La question est d’autant plus importante que les personnes enceintes présentent un risque accru de contracter des formes graves de la maladie. C’est ce que confirment diverses études depuis 2020. Il est en revanche très rare que des nouveau-nés aient le covid après une grossesse pendant laquelle la mère aurait contracté le virus (et dans ces rares cas, le nourrisson s’en remet). Pour les mères, cependant, le risque est bien là. En novembre 2020, une étude montrait que sur un panel de 600 femmes enceintes, 13 % de celles qui étaient malades au moment de l’accouchement ont présenté des complications post-partum, contre 4,5 % dans le groupe non malade. Être malade à l’approche de l’accouchement présente aussi des risques supplémentaires d’accouchement prématuré.

Une personne enceinte. // Source : Pexels

C’est en raison de ce statut de groupe à risque que la plupart des pays ont encouragé les personnes enceintes à se faire vacciner contre le coronavirus. En France, elles sont même prioritaires dès le deuxième trimestre depuis le printemps. « L’administration des vaccins contre la Covid-19 chez la femme enceinte n’est pas contre-indiquée ; elle doit être envisagée si les bénéfices potentiels l’emportent sur les risques pour la mère et le fœtus », écrivait la Haute Autorité de Santé (HAS) dans un avis d’avril 2021. Cela concernait en particulier les femmes de plus de 35 ans ou présentant des comorbidités, ou un risque de contact avec des personnes infectées.

Bien qu’elles aient mis du temps à venir, les données issues de ces vaccinations, en France et dans le monde, sont largement positives à l’heure.

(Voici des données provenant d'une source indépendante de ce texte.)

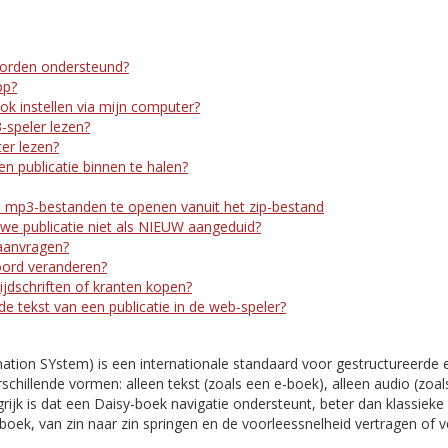
orden ondersteund?
pp?
ook instellen via mijn computer?
-speler lezen?
er lezen?
n publicatie binnen te halen?
 mp3-bestanden te openen vanuit het zip-bestand
e publicatie niet als NIEUW aangeduid?
aanvragen?
oord veranderen?
ijdschriften of kranten kopen?
 de tekst van een publicatie in de web-speler?
mation SYstem) is een internationale standaard voor gestructureerde 
rschillende vormen: alleen tekst (zoals een e-boek), alleen audio (zoal
ijk is dat een Daisy-boek navigatie ondersteunt, beter dan klassieke 
boek, van zin naar zin springen en de voorleessnelheid vertragen of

Les études sur les personnes enceintes

Aujourd’hui, les données scientifiques indiquent qu’être enceinte ne représente pas un risque dans le cadre d’une vaccination. Une étude américaine publiée en avril 2021, basée sur les remontées de 35 000 personnes enceintes vaccinées (23 % au premier trimestre, 43 % au second, 15 % au troisième) avec un vaccin à ARN messager, en arrivait à la conclusion qu’il n’y a aucun signal inquiétant dans les effets secondaires.

Une étude israélienne, publiée en juillet 2021, s’avère également intéressante. Ces travaux incluaient un groupe de 7 530 personnes enceintes, et 7530 non vaccinées. Elles étaient au second et troisième semestre. Dans le groupe vacciné, «  les effets secondaires liés au vaccin ont été rapportés par 68 patientes ; aucun n’était sévère ». Il s’agissait, qui plus est, des effets courants et temporaires que l’on retrouve en population générale, comme une migraine, une petite douleur au bras sur le site d’injection, un sentiment de fatigue. Cela signifie qu’être enceinte n’a pas d’impact significatif sur la réaction au vaccin.

Cette étude montre par ailleurs que ces personnes ont vécu une grossesse « normale ». Les taux de complications (naissance prématurée, anomalies congénitales, enfant petit par rapport à son âge gestationnel…) sont les mêmes que d’habitude, dans des populations non vaccinées contre le covid. Rappelons à ce propos que les effets secondaires d’un vaccin se mesurent à court terme après l’injection — il n’y en a pas à long terme.

Enfin, l’étude israélienne montre que, comme en population générale, «  il y a un risque significativement abaissé d’être infecté au SARS-CoV-2 » dans le groupe vacciné.

Quid du premier trimestre ?

Pendant plusieurs mois, la vaccination n’était pas particulièrement conseillée pour le premier trimestre de grossesse. C’est dorénavant différent : la vaccination est recommandée dès le premier trimestre. C’est ce qu’a déclaré le ministre de la Santé Olivier Véran, se basant sur le dernier avis du conseil d’orientation de la stratégie vaccinale (COSV).

Cet avis repose notamment sur les études scientifiques précédemment citées. «  Il n’y a aucun argument pour considérer qu’une vaccination plus précoce présenterait un danger pour l’embryon/fœtus », explique le COSV, ajoutant que « de fait, des femmes ont été vaccinées sans savoir qu’elles étaient enceintes et la recommandation dans ce cas est de poursuivre le schéma vaccinal ». Le conseil propose en conclusion « que la vaccination pour les femmes enceintes qui le souhaiteraient soit possible au cours du premier trimestre de la grossesse ».